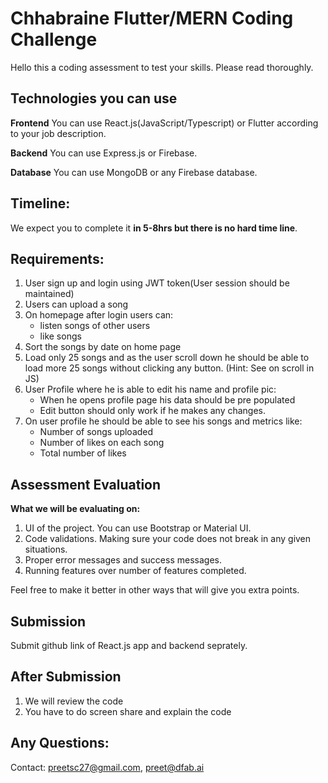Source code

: # Chhabraine Flutter/MERN Coding Challenge

Hello this a coding assessment to test your skills.  Please read thoroughly.

## Technologies you can use
**Frontend**
You can use React.js(JavaScript/Typescript) or Flutter according to your job description.

**Backend**
You can use Express.js or Firebase.

**Database**
You can use MongoDB or any Firebase database.



## Timeline:
We expect you to complete it **in 5-8hrs but there is no hard time line**.

## Requirements:
1. User sign up and login using JWT token(User session should be maintained)
2. Users can upload a song 
3. On homepage after login users can:
   * listen songs of other users 
   * like songs
4. Sort the songs by date on home page
5. Load only 25 songs and as the user scroll down he should be able to load more 25 songs without clicking any button. (Hint: See on scroll in JS)
6. User Profile where he is able to edit his name and profile pic:
    * When he opens profile page his data should be pre populated
    * Edit button should only work if he makes any changes.
7. On user profile he should be able to see his songs and metrics like:
    * Number of songs uploaded
    * Number of likes on each song
    * Total number of likes

## Assessment Evaluation
**What we will be evaluating on:**
1. UI of the project. You can use Bootstrap or Material UI.
2. Code validations. Making sure your code does not break in any given situations.
3. Proper error messages and success messages.
4. Running features over number of features completed.

Feel free to make it better in other ways that will give you extra points.


## Submission
Submit github link of React.js app and backend seprately.

## After Submission
1. We will review the code
2. You have to do screen share and explain the code

## Any Questions:
Contact: preetsc27@gmail.com, preet@dfab.ai
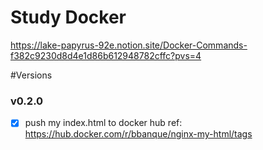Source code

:# Study Docker

https://lake-papyrus-92e.notion.site/Docker-Commands-f382c9230d8d4e1d86b612948782cffc?pvs=4

#Versions
### v0.2.0
- [x]  push my index.html to docker hub
ref: https://hub.docker.com/r/bbanque/nginx-my-html/tags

- - - - -

How many lines in the entries above contain the string "https"? Case counts. Give only the number.

Completed task: 2